Skills & Plugins¶
BLIS development uses Claude Code skills and plugins for experimentation, review, and development workflows. Skills are organized in layers -- from project-specific workflows checked into the repository to general-purpose community plugins installed per-user.
# Quick example: invoke the convergence-review skill for a PR plan
/convergence-review pr-plan
# Or start a guided hypothesis experiment
/hypothesis-experiment
Skill Layers¶
Skills and plugins are organized into five layers, from most specific to most general:
| Layer | Location | Purpose | Key Examples |
|---|---|---|---|
| Project skills | .claude/skills/ |
BLIS-specific workflows, checked into the repo | convergence-review (multi-perspective review), hypothesis-experiment (guided experimentation) |
| BLIS SDLC plugins | sdlc-plugins marketplace |
BLIS development lifecycle | research-ideas (iterative research ideation), hypothesis-test (experiment scaffolding) |
| Superpowers | superpowers-marketplace |
Cross-project development skills | superpowers (TDD, debugging, plans, worktrees, brainstorming), episodic-memory (conversation search), elements-of-style (writing quality) |
| Official plugins | claude-plugins-official |
Anthropic official tools | commit-commands (git workflow), pr-review-toolkit (PR review), code-review, feature-dev, claude-md-management |
| Community plugins | awesome-claude-plugins |
Community-contributed tools | audit-project (multi-agent code review), bug-fix, debugger, test-writer-fixer |
Project skills take precedence -- they encode BLIS-specific conventions (23 antipattern rules, 9 system invariants, convergence protocol) that generic tools do not know about.
Marketplaces¶
Marketplaces are curated GitHub repositories that collect related plugins. Claude Code can install plugins directly from these repositories. Each marketplace has a different focus:
- claude-plugins-official -- Anthropic's official plugin collection. Maintained by the Claude Code team with stable, well-tested tools for common development tasks.
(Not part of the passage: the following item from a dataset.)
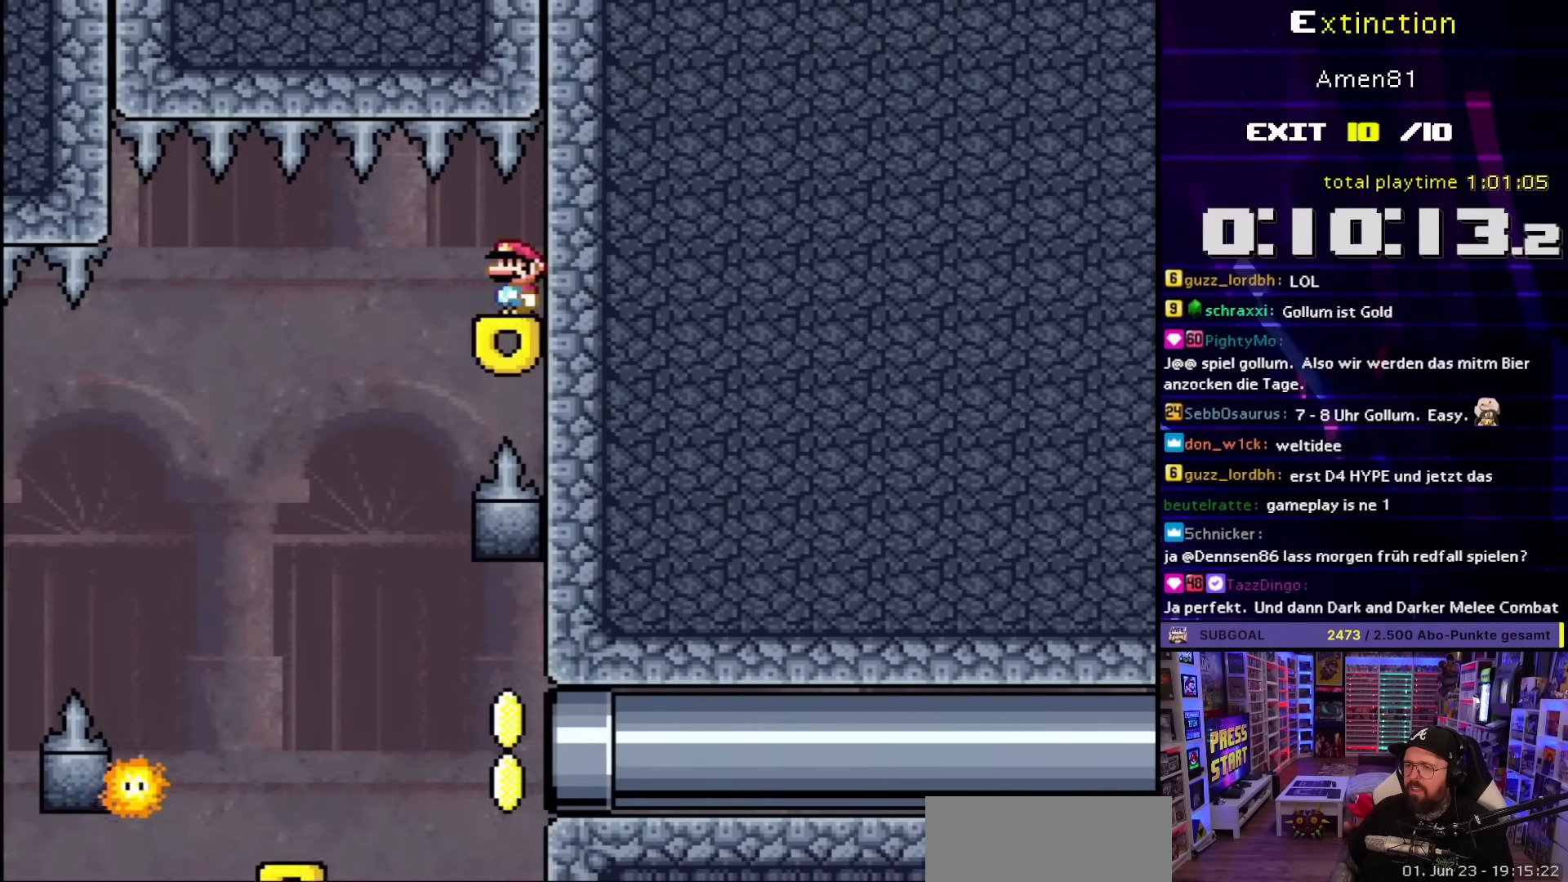
{"buttons": ["X"], "events": [[167, "DPAD_LEFT", "down"], [183, "A", "down"], [250, "A", "up"], [367, "DPAD_LEFT", "up"]]}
- superpowers-marketplace -- Community superpowers for enhanced development workflows. Provides structured approaches to TDD, debugging, worktree management, and brainstorming.
- awesome-claude-plugins -- Community-contributed plugins covering diverse use cases. A broad collection including code review, testing, debugging, and documentation tools.
- sdlc-plugins -- BLIS project's software development lifecycle plugins. Tailored for BLIS research workflows including hypothesis ideation and experiment scaffolding.
Installation¶
Project skills (.claude/skills/) require no installation -- they are checked into the repository and automatically available when you open the project with Claude Code.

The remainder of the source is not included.